Extracted material
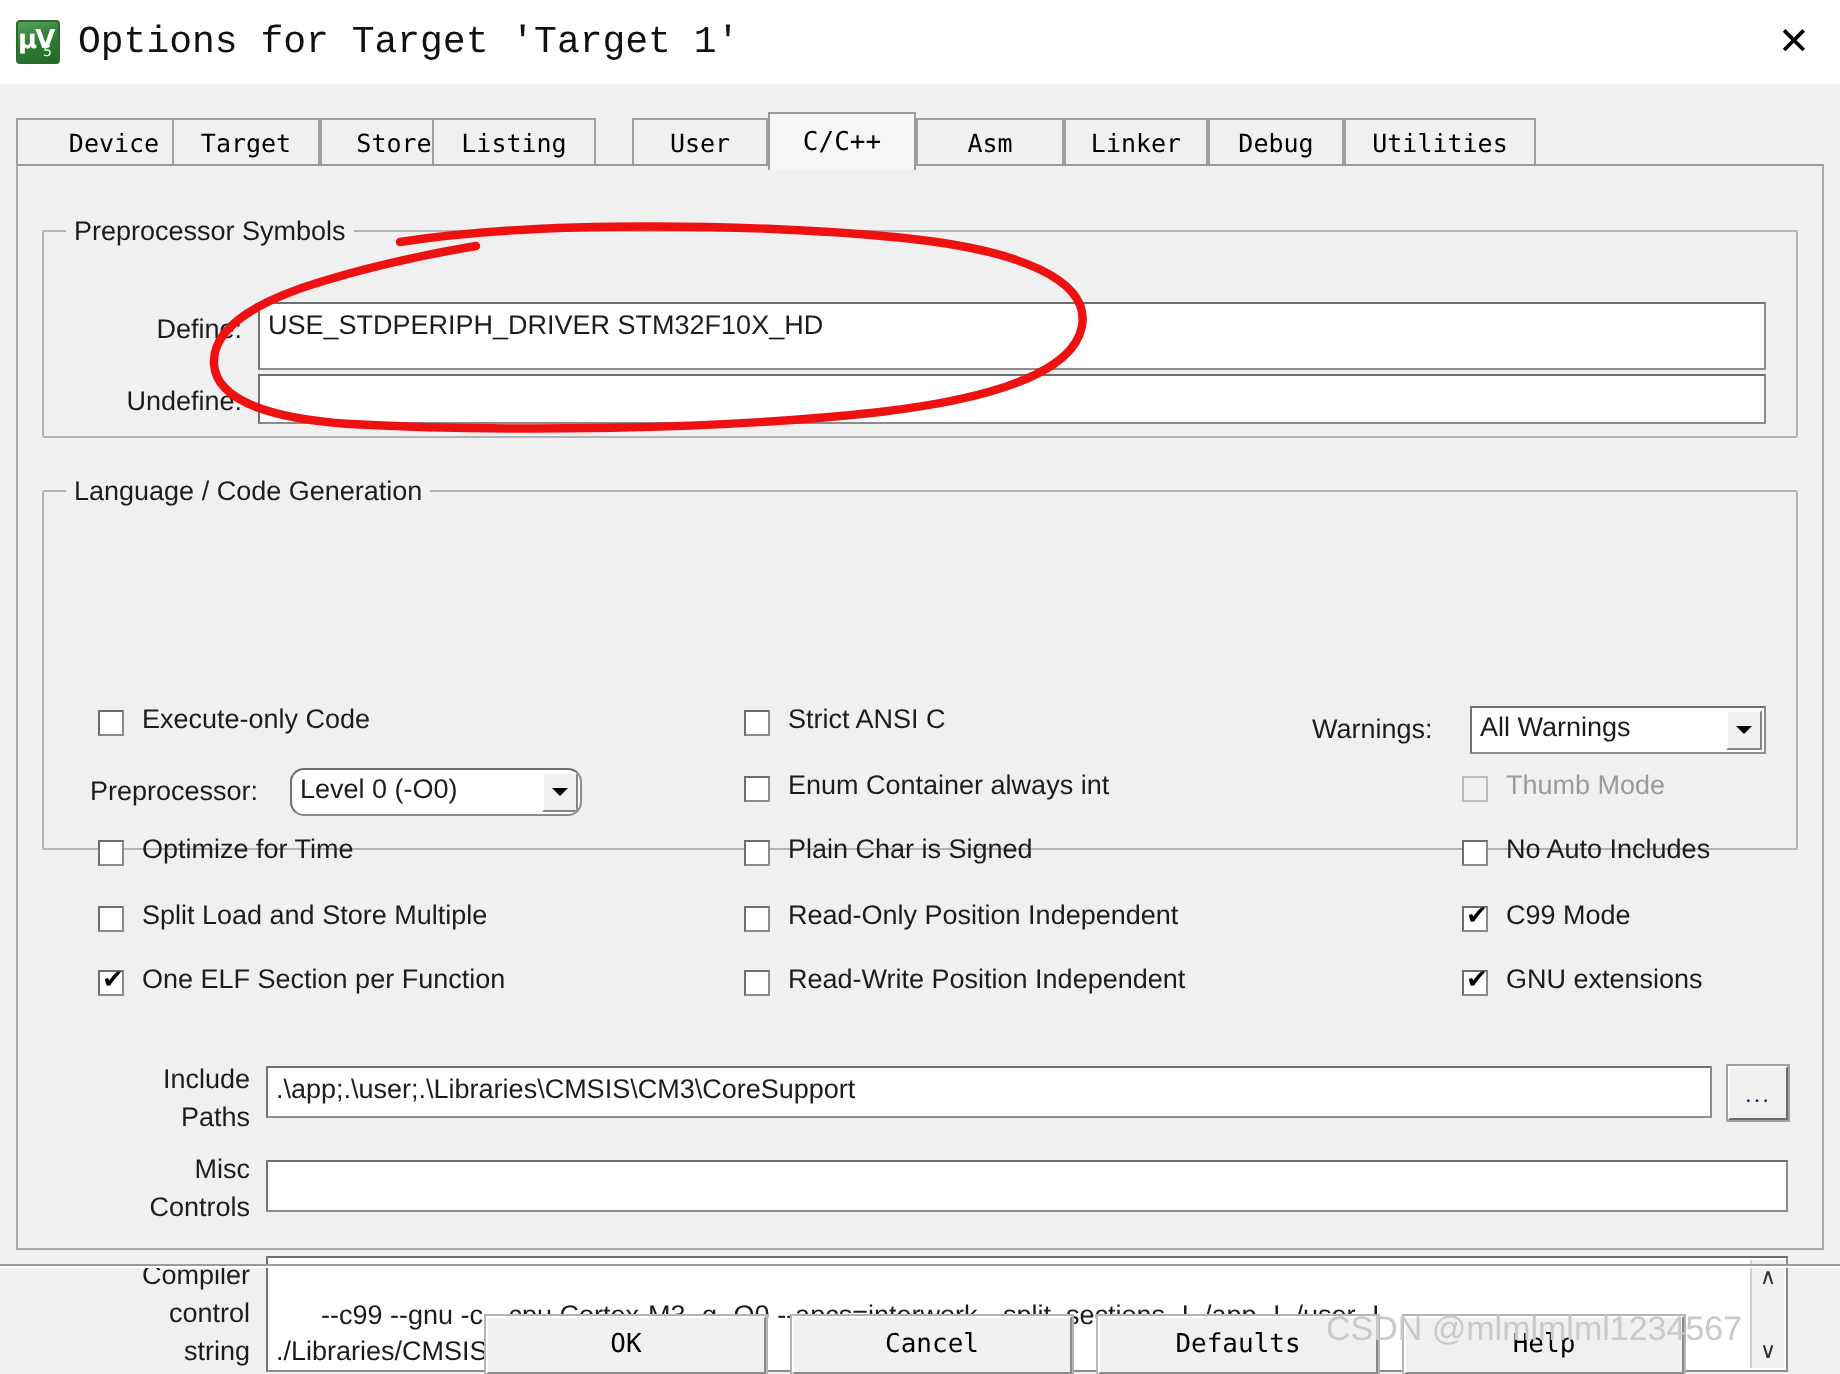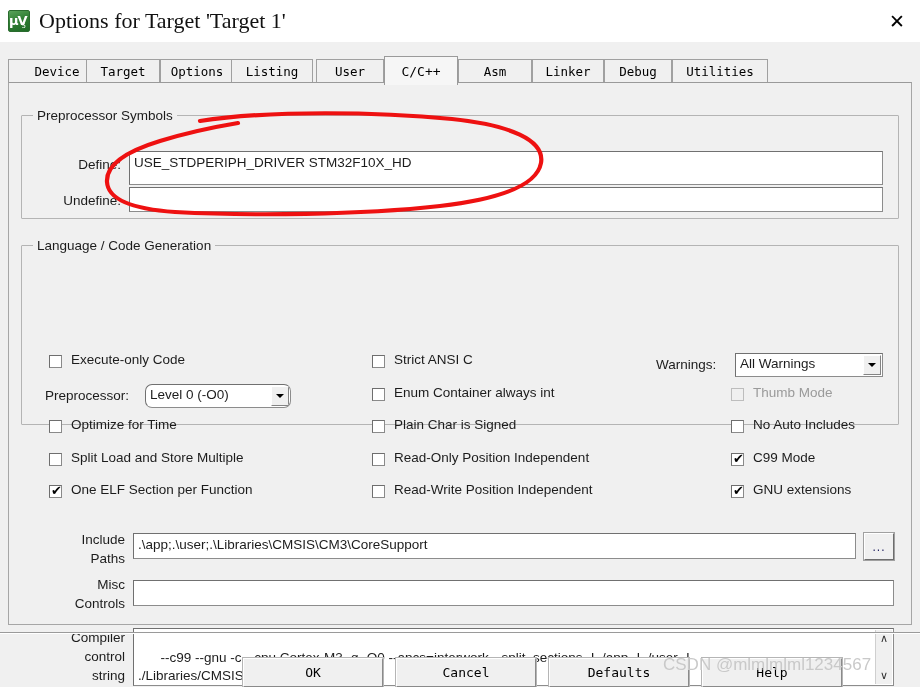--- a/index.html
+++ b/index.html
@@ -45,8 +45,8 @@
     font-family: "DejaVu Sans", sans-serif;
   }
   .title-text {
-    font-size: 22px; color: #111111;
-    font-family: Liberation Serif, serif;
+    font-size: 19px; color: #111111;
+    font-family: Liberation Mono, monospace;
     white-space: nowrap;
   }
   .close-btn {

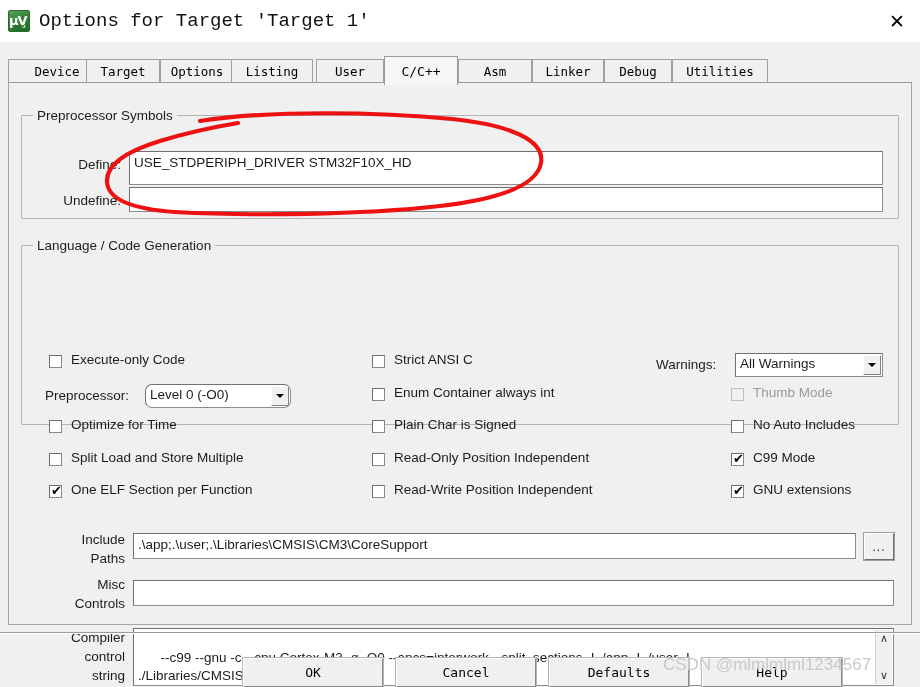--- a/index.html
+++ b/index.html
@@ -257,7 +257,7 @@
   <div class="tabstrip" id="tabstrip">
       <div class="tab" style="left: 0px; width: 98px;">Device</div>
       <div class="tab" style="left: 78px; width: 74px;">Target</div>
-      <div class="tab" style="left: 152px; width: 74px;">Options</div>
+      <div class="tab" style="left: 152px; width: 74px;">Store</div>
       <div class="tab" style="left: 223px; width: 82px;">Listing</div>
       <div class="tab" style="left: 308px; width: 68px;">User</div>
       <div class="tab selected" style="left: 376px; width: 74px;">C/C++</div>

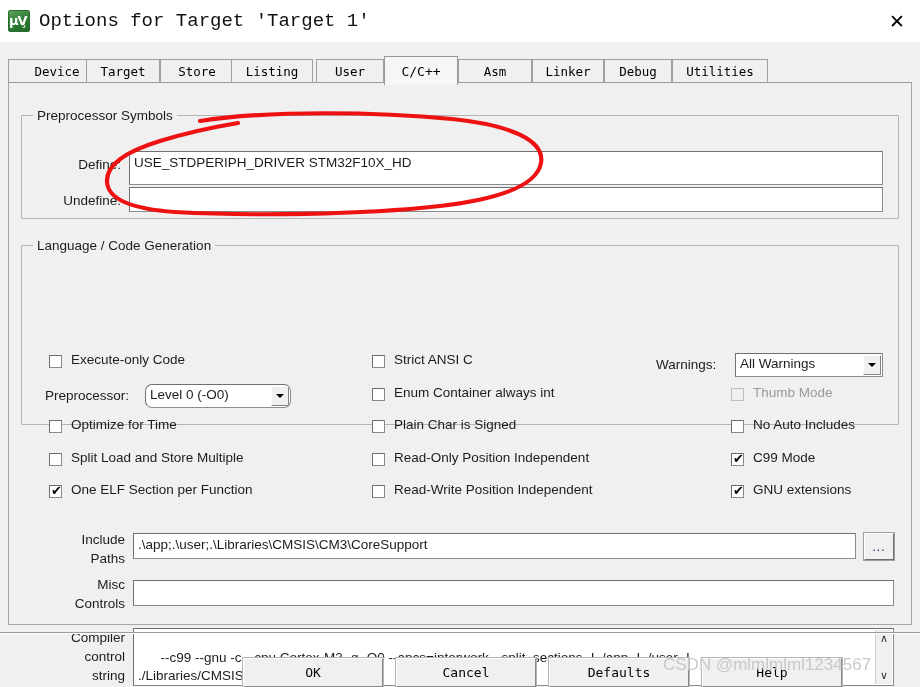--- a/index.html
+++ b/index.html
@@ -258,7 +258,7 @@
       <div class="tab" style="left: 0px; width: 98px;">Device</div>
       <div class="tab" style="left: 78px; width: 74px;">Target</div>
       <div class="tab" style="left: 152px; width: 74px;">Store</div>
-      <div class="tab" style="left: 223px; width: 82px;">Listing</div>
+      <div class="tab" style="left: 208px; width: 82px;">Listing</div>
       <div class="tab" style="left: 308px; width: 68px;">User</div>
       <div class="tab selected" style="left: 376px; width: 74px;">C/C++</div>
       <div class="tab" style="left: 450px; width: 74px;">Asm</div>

Instructions to follow
Could you show every line of the material that includes the string "font"?

Output for this task
     font-family: "DejaVu Sans", sans-serif;
-    font-size: 22px; color: #111111;
-    font-family: Liberation Serif, serif;
+    font-size: 19px; color: #111111;
+    font-family: Liberation Mono, monospace;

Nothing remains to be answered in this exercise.